El joven soldado no se sentía parte de ningún bando ya que, durante toda su vida, nadie había estado nunca del todo en el suyo. Pobre y negro, había tenido mil obstáculos, afrontado mil prejuicios. En un barrio como el suyo, ser buen estudiante y no entrar en ninguna banda era como ponerse una diana en el pecho. Por otro lado, siempre recibía de los blancos miradas de sospecha, temor, o condescendencia.
Al final, su amor por aprender le obligó a elegir lado, un período de servicio en el ejército le abriría las puertas de la universidad, de un futuro.
Ahora formaba parte de uno de los dos bandos en conflicto, en teoría el más fuerte, el que le correspondía, el de los buenos. Pero el joven soldado no terminaba de sentirlo propio, sólo se sentía comprometido con los hombres con los que llevaba un año compartiendo miedos y peligros, sus hermanos de armas.
Lo más paradójico era que, después de un año en aquel desgraciado país intentado simplemente seguir vivo, era en la derrota, en la retirada, el momento en el que se sentía bien por primera vez.

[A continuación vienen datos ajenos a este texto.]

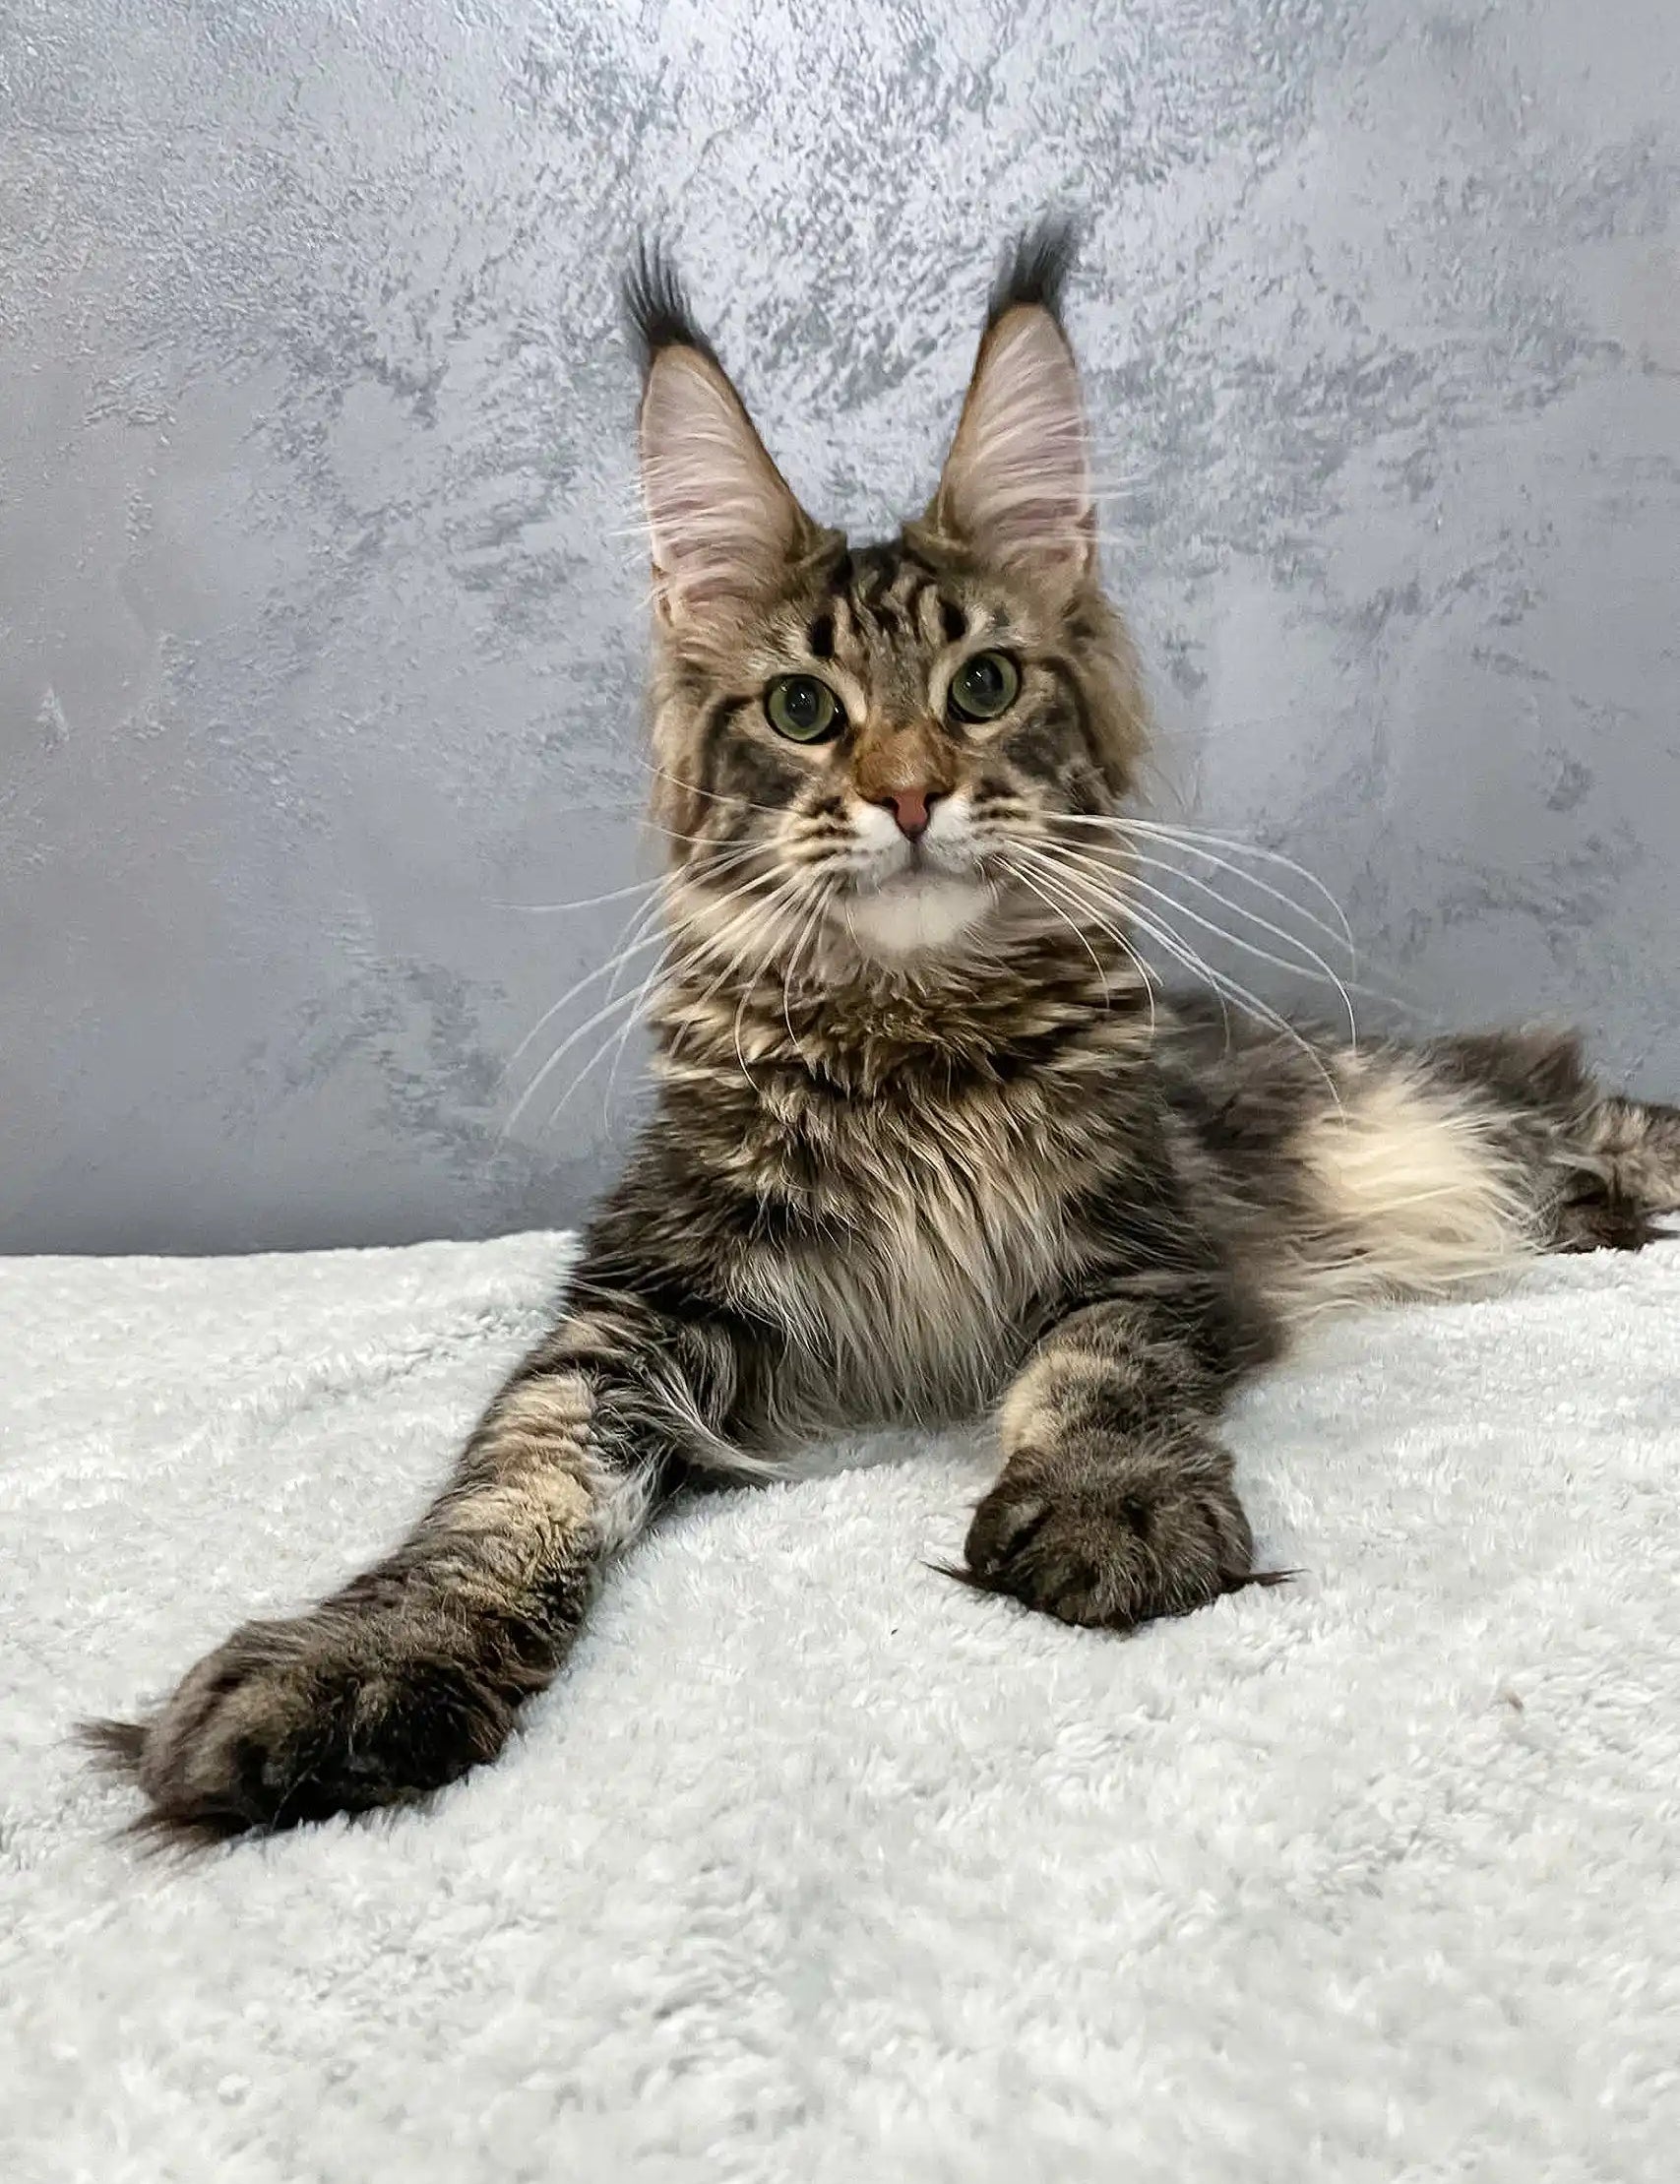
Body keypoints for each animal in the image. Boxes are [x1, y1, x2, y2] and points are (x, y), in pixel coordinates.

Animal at [94, 225, 1680, 1842]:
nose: (909, 793)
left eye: (982, 685)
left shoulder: (1148, 1253)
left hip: (1434, 1111)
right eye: (803, 708)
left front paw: (1110, 1506)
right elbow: (515, 1477)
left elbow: (1095, 1369)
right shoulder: (632, 1303)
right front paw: (362, 1659)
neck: (912, 1043)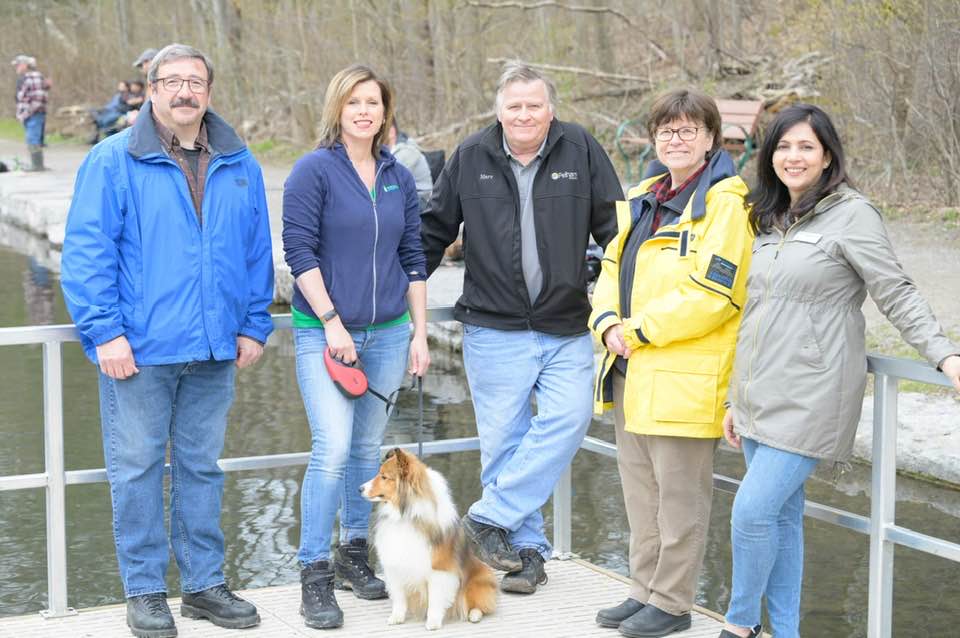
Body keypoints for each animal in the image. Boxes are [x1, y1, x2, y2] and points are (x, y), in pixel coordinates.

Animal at [361, 448, 497, 630]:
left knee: (480, 603)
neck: (406, 514)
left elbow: (435, 598)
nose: (359, 488)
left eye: (384, 476)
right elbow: (399, 597)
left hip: (481, 577)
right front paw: (397, 617)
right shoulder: (395, 564)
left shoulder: (438, 569)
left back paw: (474, 614)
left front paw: (433, 621)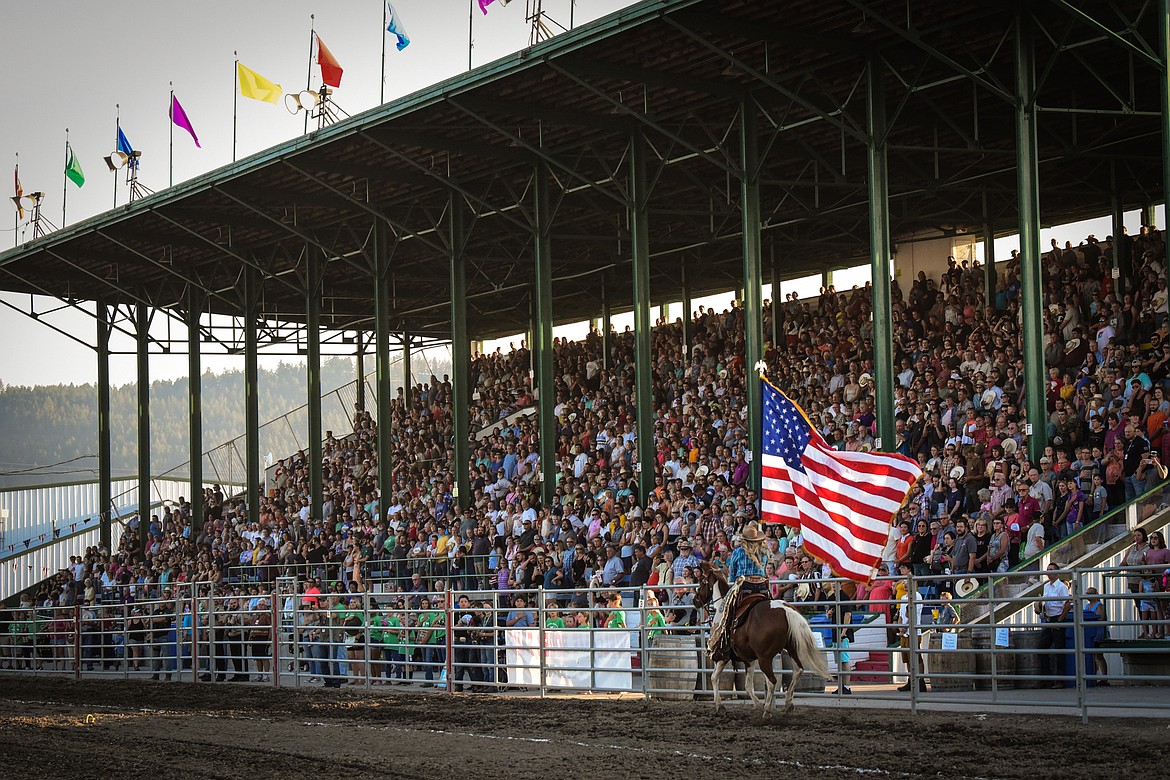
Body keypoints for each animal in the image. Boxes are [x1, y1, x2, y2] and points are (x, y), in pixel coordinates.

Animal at [692, 561, 833, 715]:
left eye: (702, 582)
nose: (695, 600)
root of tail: (786, 610)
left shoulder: (724, 655)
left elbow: (714, 677)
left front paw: (720, 705)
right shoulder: (749, 658)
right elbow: (747, 685)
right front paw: (757, 703)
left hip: (764, 657)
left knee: (772, 680)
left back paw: (767, 710)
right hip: (792, 649)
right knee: (798, 671)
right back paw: (788, 703)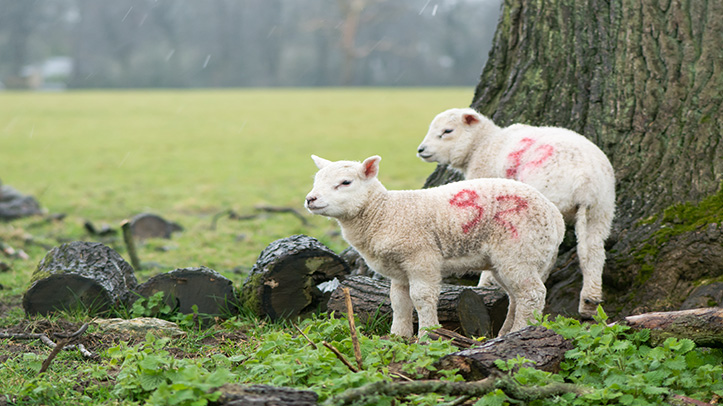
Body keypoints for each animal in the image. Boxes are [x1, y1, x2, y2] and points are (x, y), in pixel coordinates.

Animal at [305, 155, 564, 337]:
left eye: (345, 182)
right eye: (315, 181)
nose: (310, 199)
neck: (384, 213)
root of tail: (555, 215)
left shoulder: (422, 258)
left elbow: (421, 297)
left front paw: (428, 334)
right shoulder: (398, 269)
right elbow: (398, 301)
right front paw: (398, 336)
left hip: (519, 250)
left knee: (532, 294)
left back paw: (520, 331)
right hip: (509, 260)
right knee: (515, 296)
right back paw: (504, 333)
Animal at [416, 107, 616, 319]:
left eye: (447, 131)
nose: (421, 150)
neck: (482, 144)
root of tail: (586, 181)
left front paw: (485, 283)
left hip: (545, 204)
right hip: (601, 209)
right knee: (593, 251)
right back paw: (590, 301)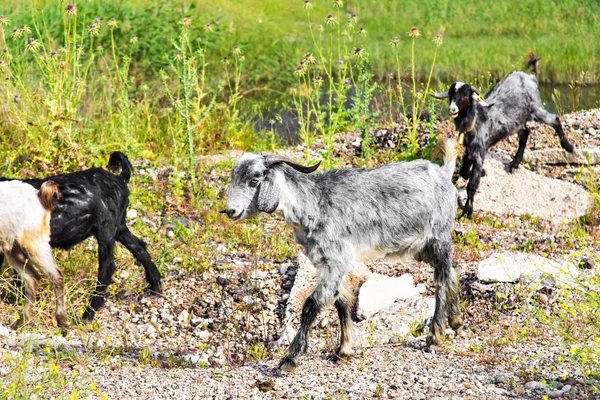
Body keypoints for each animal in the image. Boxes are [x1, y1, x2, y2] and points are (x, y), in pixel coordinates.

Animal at [0, 152, 162, 320]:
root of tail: (119, 179)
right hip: (119, 227)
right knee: (140, 247)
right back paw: (155, 287)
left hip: (106, 229)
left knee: (107, 267)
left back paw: (88, 313)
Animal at [225, 138, 464, 372]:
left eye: (254, 180)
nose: (230, 211)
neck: (313, 204)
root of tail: (443, 173)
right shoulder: (327, 262)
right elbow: (342, 302)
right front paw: (343, 350)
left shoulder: (337, 260)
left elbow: (311, 304)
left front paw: (289, 359)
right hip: (420, 248)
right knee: (452, 272)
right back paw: (456, 320)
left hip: (439, 237)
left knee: (442, 280)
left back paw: (434, 336)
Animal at [434, 54, 576, 219]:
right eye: (451, 95)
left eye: (464, 96)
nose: (452, 109)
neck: (475, 119)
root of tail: (530, 76)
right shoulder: (469, 152)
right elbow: (464, 172)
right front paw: (482, 173)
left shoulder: (479, 152)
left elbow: (471, 185)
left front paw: (467, 212)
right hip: (516, 122)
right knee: (525, 132)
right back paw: (515, 162)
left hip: (536, 108)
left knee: (554, 119)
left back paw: (568, 147)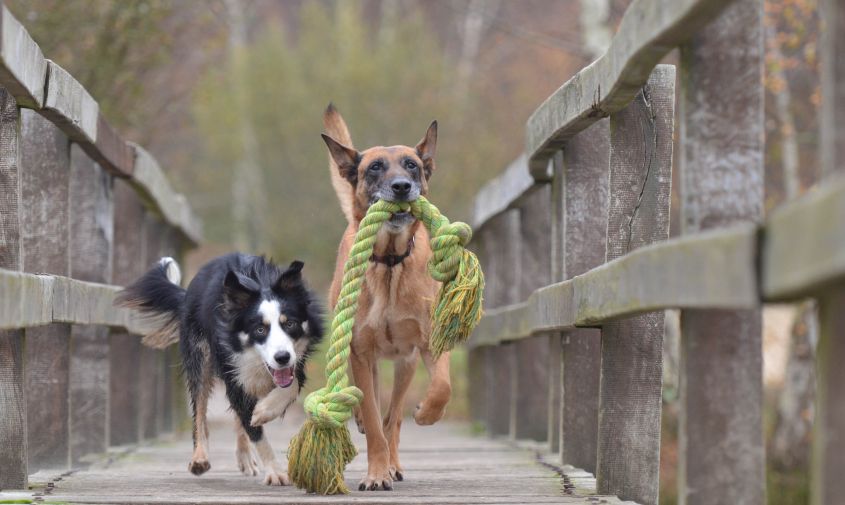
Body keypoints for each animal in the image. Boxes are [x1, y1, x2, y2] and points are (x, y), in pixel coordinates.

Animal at [120, 254, 324, 486]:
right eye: (260, 330)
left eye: (289, 324)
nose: (282, 357)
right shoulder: (233, 370)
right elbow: (255, 431)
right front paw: (275, 471)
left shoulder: (296, 361)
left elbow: (291, 385)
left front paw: (264, 410)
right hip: (199, 355)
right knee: (200, 410)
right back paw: (199, 458)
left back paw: (245, 456)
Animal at [320, 104, 452, 490]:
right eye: (375, 167)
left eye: (412, 165)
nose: (402, 187)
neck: (391, 262)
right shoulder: (360, 352)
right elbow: (374, 419)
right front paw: (376, 474)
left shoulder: (429, 343)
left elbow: (441, 386)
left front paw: (426, 413)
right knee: (375, 410)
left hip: (405, 364)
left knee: (393, 417)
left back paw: (395, 460)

Estaba agotado, llevaba días casi sin dormir ayudando a la multitud que huía del imparable avance del enemigo. Nunca había sido más feliz.
En la pequeña parcela bajo su control, en esa tierra de nadie, no había bandos enfrentados, sólo gente desesperada que, como él, buscaban un futuro mejor y a la que podía ayudar a conseguirlo. Las sonrisas de una familia que atravesaba el control, la expresión de gratitud de un niño al que ofrecía una chocolatina le llenaban el corazón. Sonreía.
Era Abbey Gate, una de las entradas del aeropuerto de Kabul, era 26 de agosto de 2021, le quedaban 5 minutos para que un terrorista suicida le matara.